• Exercise details
Each line in the data holding "down" should be listed.

• Data excerpts
* * * * *

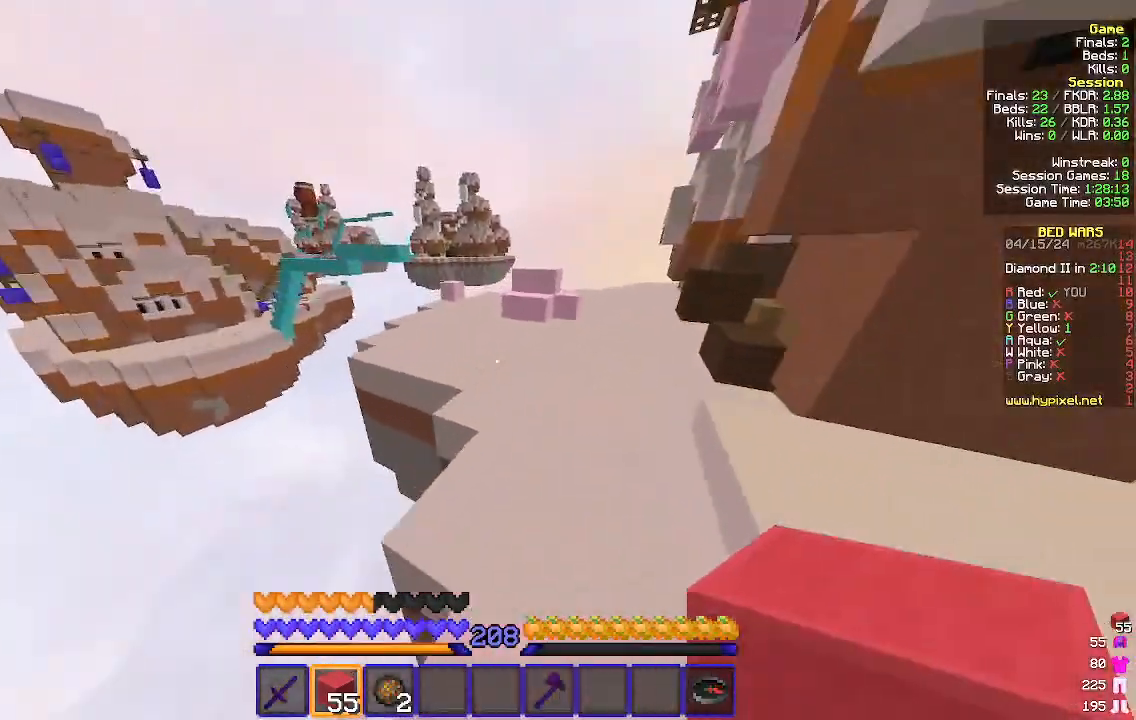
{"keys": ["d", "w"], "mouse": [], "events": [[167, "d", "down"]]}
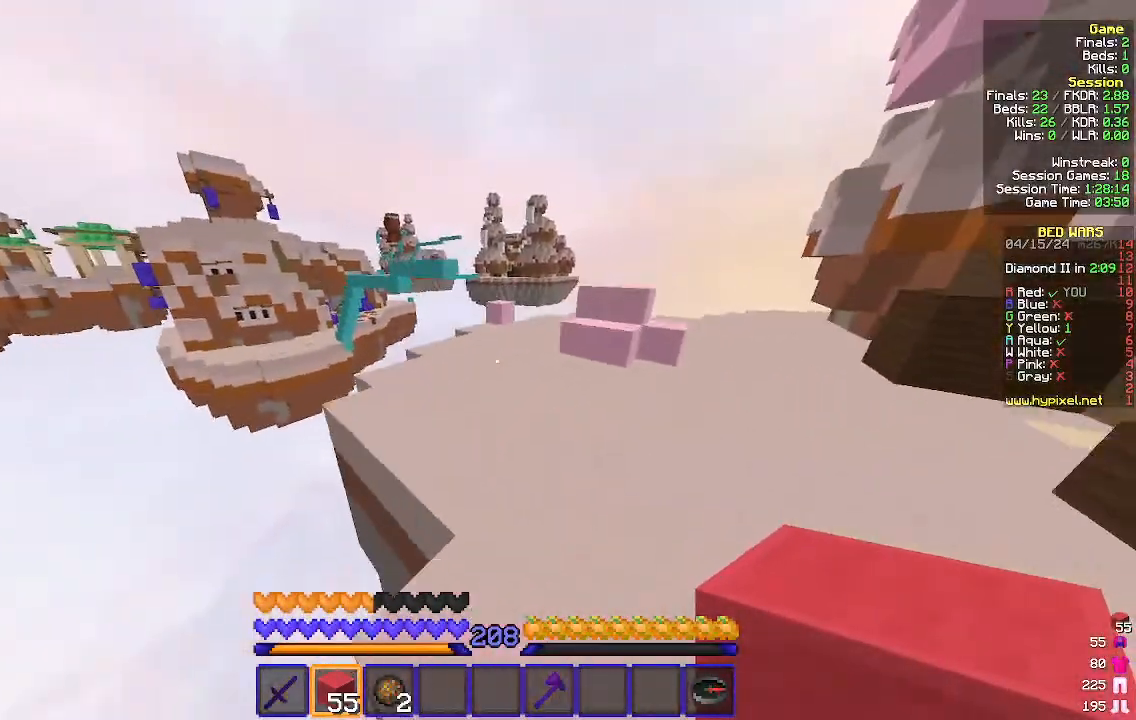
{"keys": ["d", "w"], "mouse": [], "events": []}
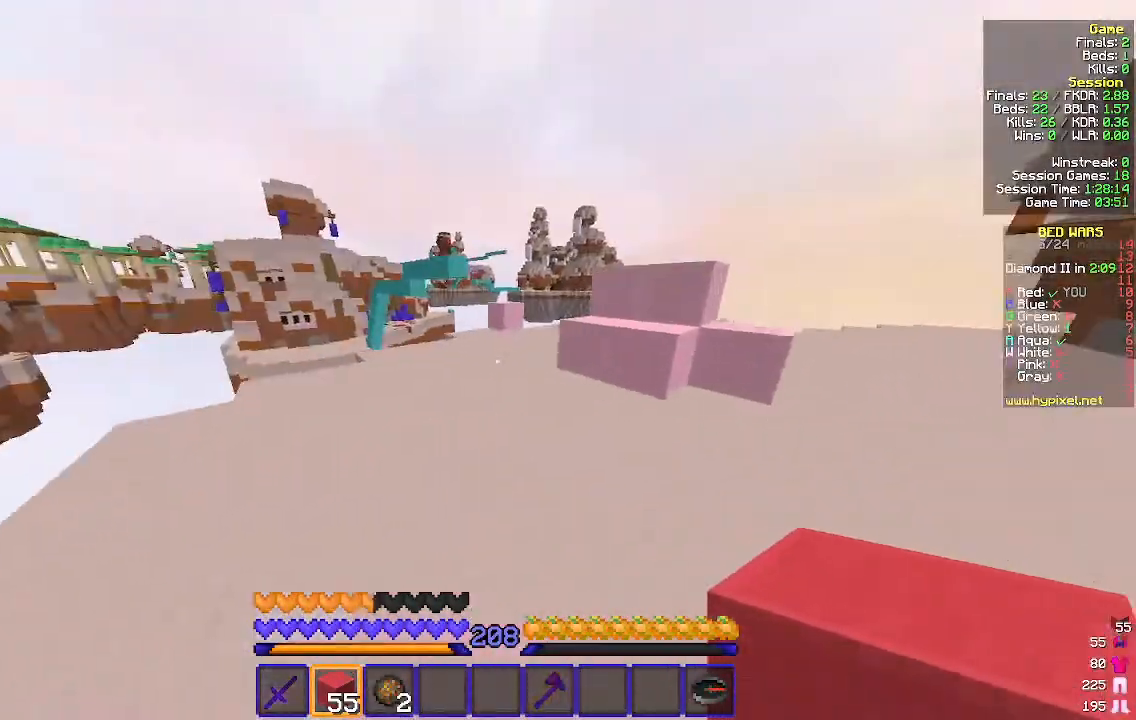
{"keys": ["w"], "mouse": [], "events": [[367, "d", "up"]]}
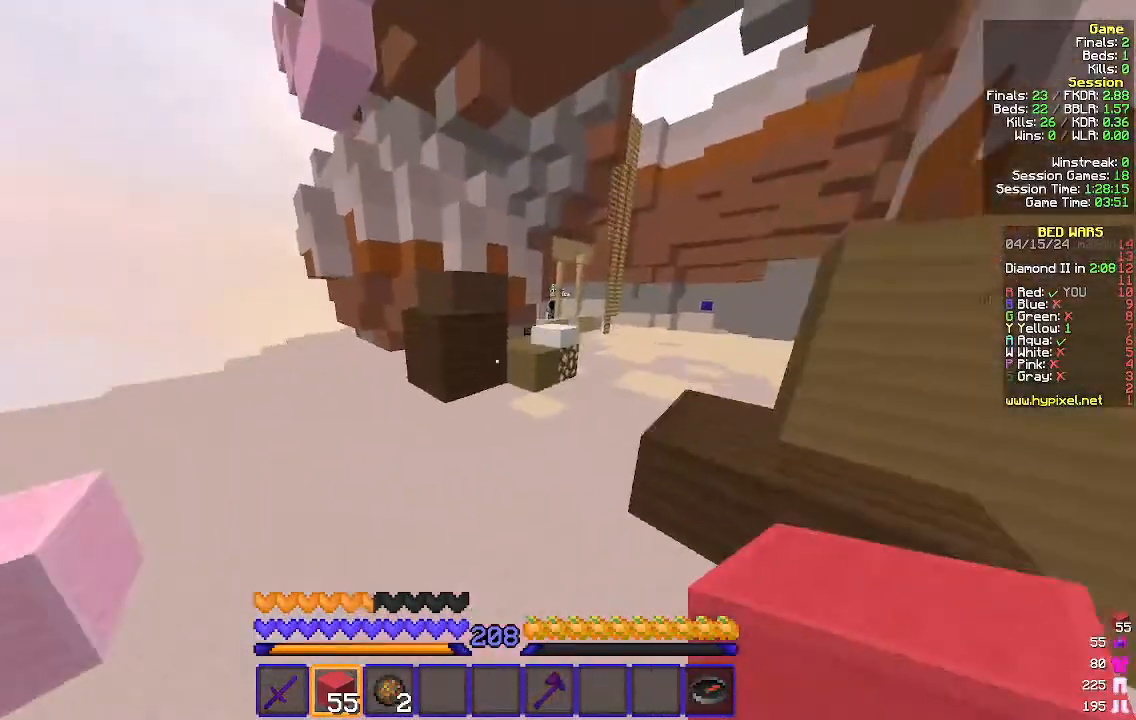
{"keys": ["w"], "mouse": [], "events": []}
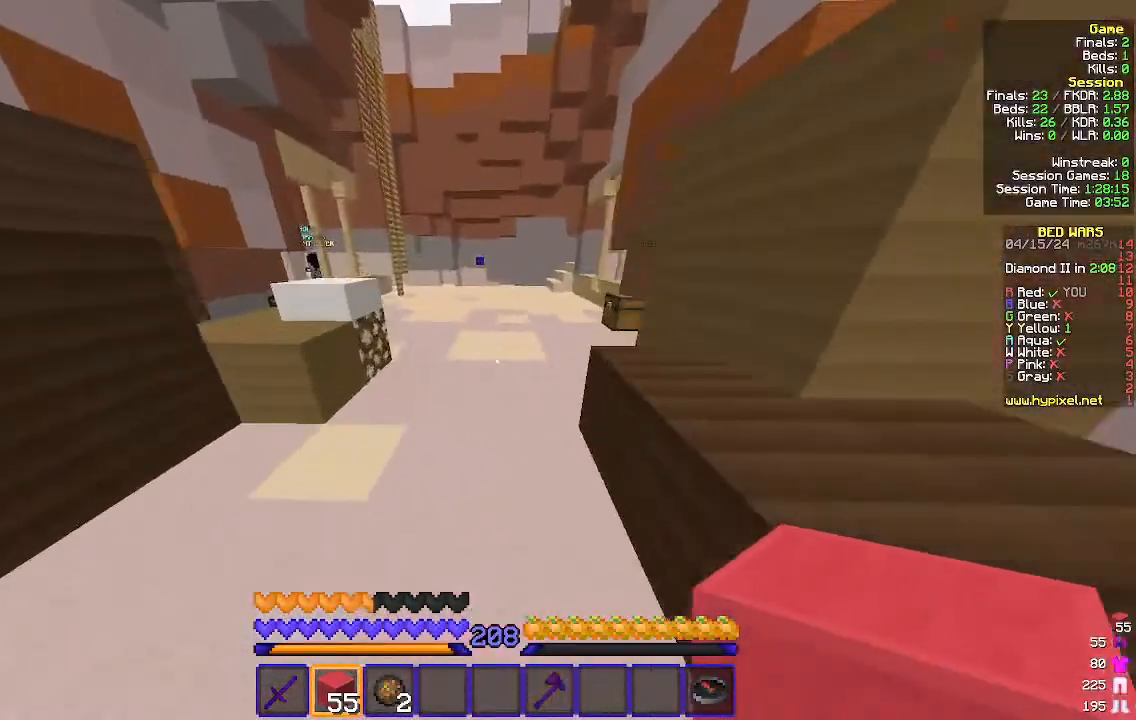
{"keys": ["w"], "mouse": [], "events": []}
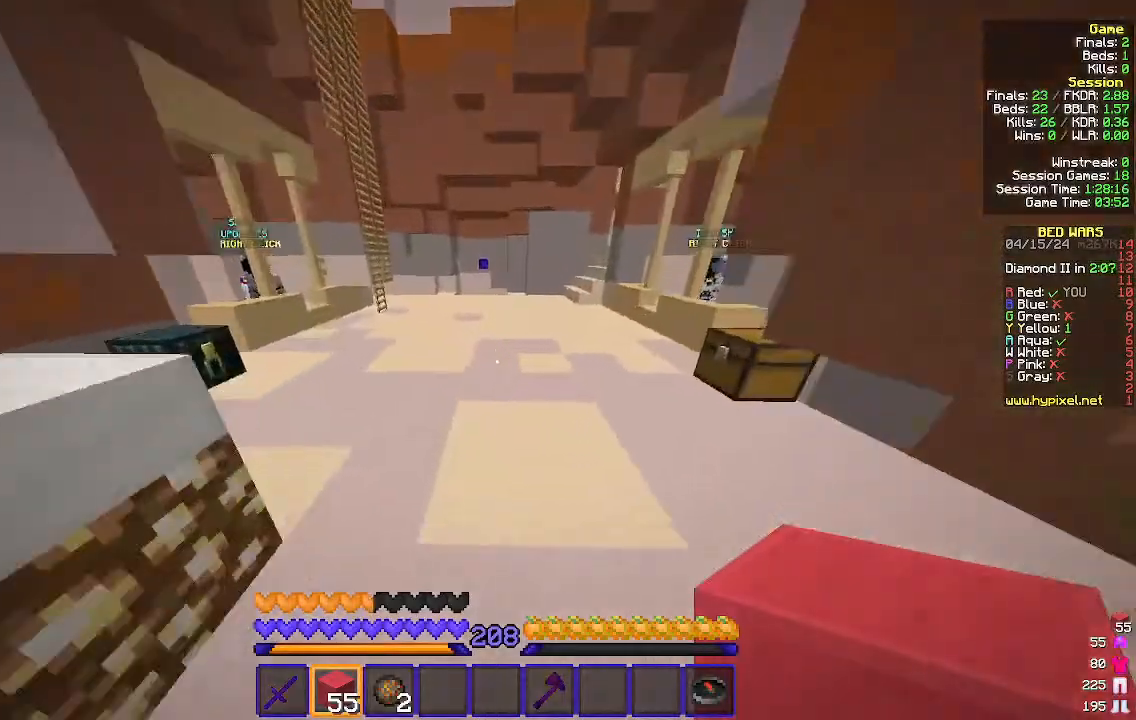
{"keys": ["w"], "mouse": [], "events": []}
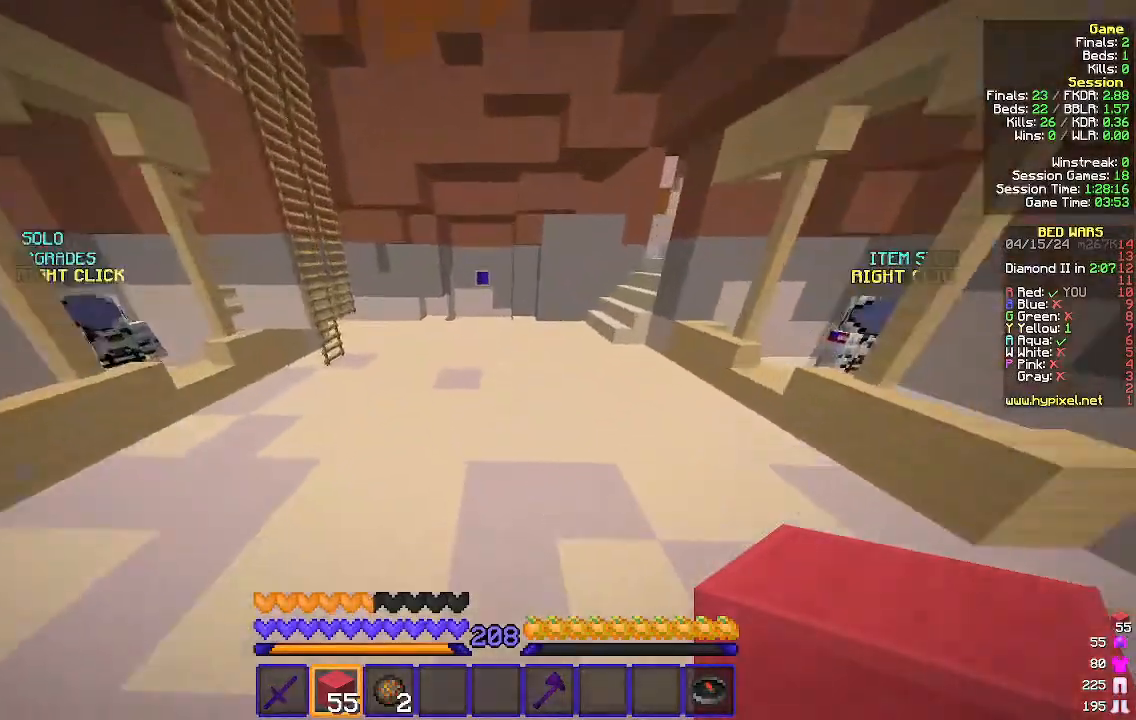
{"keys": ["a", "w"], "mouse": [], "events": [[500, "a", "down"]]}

* * * * *

• Result of this task
{"keys": ["d", "w"], "mouse": [], "events": [[167, "d", "down"]]}
{"keys": ["a", "w"], "mouse": [], "events": [[500, "a", "down"]]}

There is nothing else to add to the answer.